The highest US military officer says he would like to see the detention centre at Guantanamo Bay closed because its image has damaged America’s international standing.
“I would like to see it shut down,” Admiral Mike Mullen, the chairman of the US military’s joint chiefs of staff, said on Sunday.
On his first visit to the jail in Cuba since taking up his post in October, Mullen toured Guantanamo facilities including the construction site of a new high-security courtroom that US officials say should speed up inmate trials.
He said: “I believe that from the standpoint of how it reflects on us that it’s been pretty damaging.”
But he acknowledged closing the prison posed major legal problems.
“There are enormous challenges associated with that,” Mullen said.
“There are enormously complex, complicating legal issues that are way out of my purview.”
He said there were some “really, really bad people” detained at Guantanamo who had committed “extraordinary crimes”.
Among those detained is Khalid Sheikh Mohammed, the self-confessed mastermind of the September 11, 2001, attacks in New York and Washington DC.
Mullen also said steps had been taken to reduce the population at the camp, which now stood at 277.
Earlier, Mike McConnell, the chief of US national intelligence, was quoted as saying he believed the US interrogation practice known as “waterboarding” could be described as torture.
“Whether it’s torture by anybody else’s definition, for me it would be torture,” he told The New Yorker magazine on Sunday.
|Protesters enact ‘waterboarding’ in one of the
many rallies held against its practice [Reuters]
The comments came as the US House Intelligence Committee continues an investigation into the CIA’s destruction of videotapes that are reported to have shown the use of the interrogation technique on suspects.
McConnel also said that should waterboarding ever be determined as torture, “there will be a huge penalty to be paid for anyone engaging in it”.
“If I had water draining into my nose, oh God, I just can’t imagine how painful!” he said.
“Waterboarding”, involves pouring water over subjects who are bound, gagged and hooded in order to terrify them by stimulating the feeling that they are drowning.
McConnell stopped short of categorically describing the interrogation process as torture and declined to say whether he believed it should be formally labelled as such.
A spokesman for McConnell later said he did not dispute the quotes attributed to him in the story the Associated Press reported.
Kevin Lanigan, from Human Rights First, told Al Jazeera: “It’s a very important step for such a senior official in this [US] administration for the first time to admit that – with some caveats on his admission – that this technique is torture.”
Michael Mukasey, the US attorney general, has declined to rule on whether “waterboarding” is torture.
A ruling that the technique does constitute torture would put at risk the CIA interrogators who were given permission by the White House in 2002 to use the technique on three prisoners who were considered resistant to conventional interrogation.

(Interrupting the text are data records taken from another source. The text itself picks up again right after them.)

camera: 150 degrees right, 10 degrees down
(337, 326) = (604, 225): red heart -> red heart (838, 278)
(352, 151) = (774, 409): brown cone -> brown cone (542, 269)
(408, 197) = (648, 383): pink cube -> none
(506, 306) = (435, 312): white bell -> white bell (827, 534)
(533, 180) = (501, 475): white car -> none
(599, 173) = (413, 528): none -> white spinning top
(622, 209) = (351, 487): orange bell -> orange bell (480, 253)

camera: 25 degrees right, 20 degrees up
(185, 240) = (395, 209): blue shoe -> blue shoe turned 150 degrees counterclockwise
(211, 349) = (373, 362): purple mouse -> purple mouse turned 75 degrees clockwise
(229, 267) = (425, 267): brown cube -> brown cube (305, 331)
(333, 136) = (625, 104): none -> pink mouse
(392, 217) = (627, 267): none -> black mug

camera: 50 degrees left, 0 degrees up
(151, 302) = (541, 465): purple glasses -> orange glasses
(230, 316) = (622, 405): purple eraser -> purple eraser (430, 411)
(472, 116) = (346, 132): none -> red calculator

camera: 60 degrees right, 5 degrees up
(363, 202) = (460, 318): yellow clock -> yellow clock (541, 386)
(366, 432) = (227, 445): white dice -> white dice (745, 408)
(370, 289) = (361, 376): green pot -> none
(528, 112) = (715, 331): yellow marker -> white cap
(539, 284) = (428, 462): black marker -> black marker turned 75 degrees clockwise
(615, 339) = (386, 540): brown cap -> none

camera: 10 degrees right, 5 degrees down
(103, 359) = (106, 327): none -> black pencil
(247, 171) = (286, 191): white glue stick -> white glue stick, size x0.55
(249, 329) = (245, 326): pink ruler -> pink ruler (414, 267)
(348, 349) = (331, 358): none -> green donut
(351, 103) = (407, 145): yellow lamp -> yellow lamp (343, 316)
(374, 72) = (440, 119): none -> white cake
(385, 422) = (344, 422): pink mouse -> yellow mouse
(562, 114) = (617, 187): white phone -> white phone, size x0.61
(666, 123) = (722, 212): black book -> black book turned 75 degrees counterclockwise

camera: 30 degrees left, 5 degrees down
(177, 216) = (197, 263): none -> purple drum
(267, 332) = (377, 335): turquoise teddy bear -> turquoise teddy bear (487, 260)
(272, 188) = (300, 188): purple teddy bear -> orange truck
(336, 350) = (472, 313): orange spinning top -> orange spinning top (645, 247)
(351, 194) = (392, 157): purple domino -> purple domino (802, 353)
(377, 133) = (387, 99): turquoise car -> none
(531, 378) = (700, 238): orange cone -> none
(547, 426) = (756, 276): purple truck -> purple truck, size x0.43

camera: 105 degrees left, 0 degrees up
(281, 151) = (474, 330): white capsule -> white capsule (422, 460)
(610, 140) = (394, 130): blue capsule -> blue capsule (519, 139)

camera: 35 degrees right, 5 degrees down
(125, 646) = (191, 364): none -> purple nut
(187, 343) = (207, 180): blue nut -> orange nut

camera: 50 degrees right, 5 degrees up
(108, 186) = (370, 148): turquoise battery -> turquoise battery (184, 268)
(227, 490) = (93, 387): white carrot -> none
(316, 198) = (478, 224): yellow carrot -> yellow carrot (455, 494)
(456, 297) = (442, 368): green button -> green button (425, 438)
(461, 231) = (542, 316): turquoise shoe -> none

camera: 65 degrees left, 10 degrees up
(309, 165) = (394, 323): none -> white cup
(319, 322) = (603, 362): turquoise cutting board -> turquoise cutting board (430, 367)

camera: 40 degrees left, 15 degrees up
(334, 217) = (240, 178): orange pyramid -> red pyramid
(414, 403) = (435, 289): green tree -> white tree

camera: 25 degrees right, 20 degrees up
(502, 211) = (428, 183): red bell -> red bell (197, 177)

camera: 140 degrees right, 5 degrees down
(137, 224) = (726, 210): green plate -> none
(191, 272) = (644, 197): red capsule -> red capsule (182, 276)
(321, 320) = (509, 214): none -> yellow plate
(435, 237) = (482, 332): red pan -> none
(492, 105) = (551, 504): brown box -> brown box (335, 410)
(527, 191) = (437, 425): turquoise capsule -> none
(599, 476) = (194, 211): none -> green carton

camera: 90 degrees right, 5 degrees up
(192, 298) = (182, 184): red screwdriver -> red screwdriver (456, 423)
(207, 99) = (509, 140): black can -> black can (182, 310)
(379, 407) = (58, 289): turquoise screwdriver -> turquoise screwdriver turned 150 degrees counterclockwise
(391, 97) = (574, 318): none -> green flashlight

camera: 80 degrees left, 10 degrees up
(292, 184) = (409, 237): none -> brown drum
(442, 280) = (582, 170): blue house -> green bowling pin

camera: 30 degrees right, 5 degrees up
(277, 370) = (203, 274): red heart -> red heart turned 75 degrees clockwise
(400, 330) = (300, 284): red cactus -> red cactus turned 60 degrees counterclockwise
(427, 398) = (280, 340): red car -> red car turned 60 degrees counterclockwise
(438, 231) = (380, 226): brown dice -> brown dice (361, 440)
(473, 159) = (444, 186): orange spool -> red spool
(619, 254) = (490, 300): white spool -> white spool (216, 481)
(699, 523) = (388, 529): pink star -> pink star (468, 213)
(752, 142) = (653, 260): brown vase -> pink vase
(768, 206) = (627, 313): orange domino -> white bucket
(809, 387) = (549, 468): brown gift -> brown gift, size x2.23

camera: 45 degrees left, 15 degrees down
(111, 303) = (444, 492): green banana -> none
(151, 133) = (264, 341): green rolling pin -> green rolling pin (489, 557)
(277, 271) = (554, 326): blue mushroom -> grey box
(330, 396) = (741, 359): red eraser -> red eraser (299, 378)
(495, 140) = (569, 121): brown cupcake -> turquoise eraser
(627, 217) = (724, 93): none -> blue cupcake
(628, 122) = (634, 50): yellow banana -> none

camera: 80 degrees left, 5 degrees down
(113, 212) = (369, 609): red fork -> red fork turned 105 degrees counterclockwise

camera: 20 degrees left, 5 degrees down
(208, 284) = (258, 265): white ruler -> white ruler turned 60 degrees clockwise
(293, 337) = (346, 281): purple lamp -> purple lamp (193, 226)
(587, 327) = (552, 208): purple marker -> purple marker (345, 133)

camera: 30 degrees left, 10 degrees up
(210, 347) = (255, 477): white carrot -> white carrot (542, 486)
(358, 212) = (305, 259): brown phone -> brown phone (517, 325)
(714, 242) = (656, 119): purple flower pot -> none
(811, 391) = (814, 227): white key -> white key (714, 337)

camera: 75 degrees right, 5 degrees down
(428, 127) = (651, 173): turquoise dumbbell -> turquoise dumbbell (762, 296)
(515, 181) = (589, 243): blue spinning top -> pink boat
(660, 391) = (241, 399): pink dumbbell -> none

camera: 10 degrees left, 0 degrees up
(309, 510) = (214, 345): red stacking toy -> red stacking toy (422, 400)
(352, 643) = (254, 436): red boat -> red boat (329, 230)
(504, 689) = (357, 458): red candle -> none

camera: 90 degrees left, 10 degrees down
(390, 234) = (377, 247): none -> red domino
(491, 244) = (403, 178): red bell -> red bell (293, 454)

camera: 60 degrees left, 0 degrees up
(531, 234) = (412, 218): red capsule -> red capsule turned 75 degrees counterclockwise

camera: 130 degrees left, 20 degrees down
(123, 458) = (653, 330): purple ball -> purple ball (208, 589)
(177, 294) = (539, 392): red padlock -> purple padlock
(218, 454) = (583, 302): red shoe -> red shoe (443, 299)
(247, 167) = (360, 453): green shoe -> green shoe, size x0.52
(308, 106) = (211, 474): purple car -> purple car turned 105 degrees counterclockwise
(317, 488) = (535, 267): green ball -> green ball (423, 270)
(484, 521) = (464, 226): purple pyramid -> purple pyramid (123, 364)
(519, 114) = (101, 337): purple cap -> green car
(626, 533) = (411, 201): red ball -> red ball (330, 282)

McConnell said in his interview that the legal test for torture should be “pretty simple”, suggesting: “Is it excruciatingly painful to the point of forcing someone to say something because of the pain?”
The CIA has said it has not used the technique since 2003 and Michael Hayden, the agency’s director, prohibited it in 2005.
Tony Fratto, a White House spokesman, refused to comment on the issue on Saturday.
He said: “We don’t talk about interrogation techniques. And we are not going to respond to every little thing that shows up in the press.
“We think it’s vitally important he and the intelligence community have all the tools they need.”